While Paul Thomas Anderson’s Licorice Pizza is the story of a budding actor and a photographer’s assistant falling in love, in San Fernando Valley of 1973, Sian Heder’s CODA [Children of Deaf Adults] revolves around Emilia Jones’ character Ruby Rossi, who is the only hearing member of a deaf family.
It is to be noted that even though slice-of-films are the go-to genre films for the audience worldwide, they have been sidelined at the Oscars for years. The only exceptions are films like Tom Hanks‘ Forrest Gump (1994), Moonlight (2016), and Chloe Zhao‘s Nomadland (2020), which are otherwise surpassed by biopics and historical dramas.
On that note, Silverscreen India thus, brings to you a list of slice-of-life films that have received nominations but have not won at the Oscars.
The Luca Guadagnino-directorial is a coming-of-age drama, led by Timothee Chalamet and Armie Hammer. Based on Andre Aciman’s novel by the same name, Call Me By Your Name revolves around a romantic relationship between 17-year-old Elio (Chalamet) and 24-year-old Oliver. It premiered at the Sundance Film Festival and was screened at the Berlinale as well as the Toronto International Film Festival, in 2017. The film had garnered Oscar nominations for the categories of Best Actor and Best Adapted Screenplay, and went on to win in the latter. It lost the Best Picture award to Guillermo del Toro’s fantasy film The Shape of Water.
Lady Bird (2017)
The film marked Greta Gerwig’s solo directorial debut, and looks into the life of a high school student and her strained relationship with her mother. Lady Bird features actors Saoirse Ronan, Laurie Melcalf, Timothee Chalamet, and Tracy Letts, among others. It premiered at the Telluride Film Festival and earned five nominations at the Oscars, namely, for Best Picture, Best Actress, Best Supporting Actress, Best Original Screenplay, and Best Director, but won in none of the categories.

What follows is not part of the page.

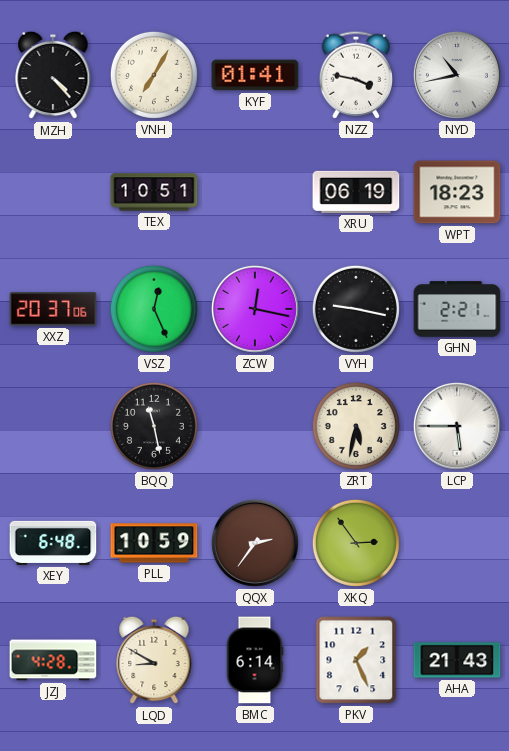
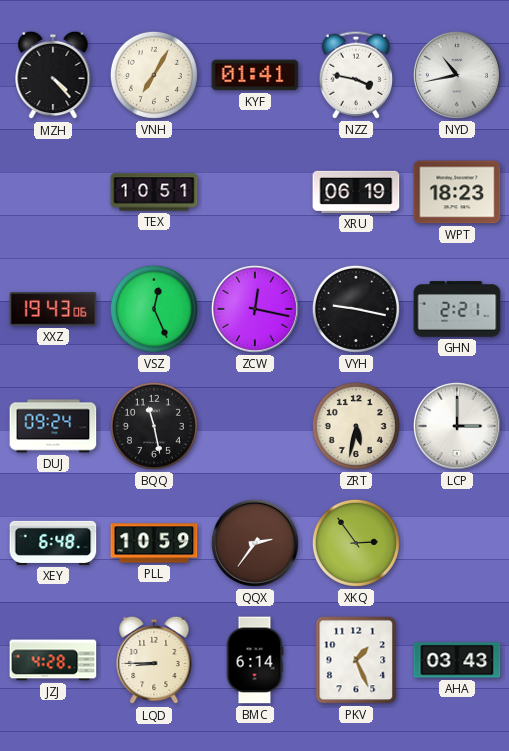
XXZ: 20:37 -> 19:43
DUJ: none -> 09:24
LCP: 5:45 -> 3:00
LQD: 8:50 -> 8:45
AHA: 21:43 -> 03:43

Directed by Richard Linklater, Boyhood depicts the childhood and adolescence of Mason Evans Junior from ages six to eighteen, as he grows up in Texas with divorced parents. The film’s cast includes Patricia Arquette, Ellar Coltrane, Lorelei Linklater, and Ethan Hawke in prominent roles. Boyhood premiered at the Sundance Film Festival, and went on to earn Linklater the Silver Bear for Best Director at the Berlin International Film Festival. Apart from Best Picture, the film garnered nominations in five categories, namely, for direction, supporting actor and actress, editing, and original screenplay. Arquette was the only one to win an Oscar, while the film lost the rest to Birdman and Whiplash.
Lost in Translation (2003)
Headlined by Bill Murray and Scarlett Johansson, the Sofia Coppola-directorial follows the story of Bob Harris (Murray), who is dealing with a midlife crisis, and the events that follow after he meets and befriends Charlotte (Johansson) in Tokyo, Japan. Coppola went on to earn an Oscar for Best Original Screenplay and a nomination for direction, while Murray got nominated in the Best Actor category. The film lost the Best Picture bid to the fantasy film The Lord of the Rings: The Return of the King.

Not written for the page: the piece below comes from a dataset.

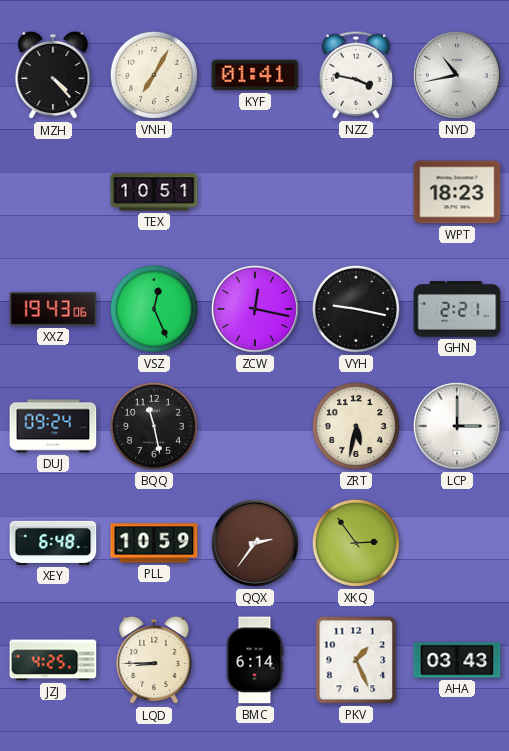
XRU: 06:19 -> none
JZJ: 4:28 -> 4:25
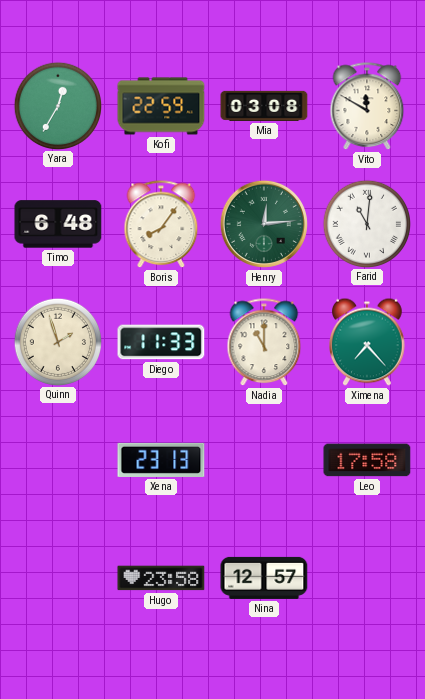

The Lee Isaac Chung-directorial was one of the most talked about films in the international feature film category across award functions. Featuring actors Steven Yeun, Han Ye-ri, Alan Kim, Noel Kate Cho, Young Yuh-Jung, and Will Patton in prominent roles, Minari is an American drama film about the relocation of a Korean family to the US during the 1980s, to live the ‘American Dream’. It earned six nominations at the 2021 Oscars, namely, for Best Picture, direction, original score, original screenplay, Best Actor for Yeun, and Best Supporting Actress for Youn, which she won and became the first-ever Korean actor to achieve the feat.
Manchester by the Sea (2016)
Directed by Kenneth Lonergan, the film features actor Casey Affleck, Michelle Williams, Kyle Chandler, and Lucas Hedges. The story revolves around an asocial janitor named Lee Chandler (Affleck), who is entrusted with the care of his teenage nephew Patrick (Hedges), after the death of his brother. The film premiered at the Sundance Film Festival and was nominated in six categories at the Oscars, including for Best Picture. It won Affleck the Best Actor award, and earned an Oscar for original screenplay.
The Kids Are All Right (2010)
The Kids Are All Right is directed by Lisa Cholodenko and looks into the married life of a lesbian couple, played by Annette Bening and Julianne Moore, who raise two teenage children together. The film premiered at the Sundance Film Festival and bagged four Oscar nominations including for Best Picture, but lost to Tom Hooper’s The King’s Speech, in that category.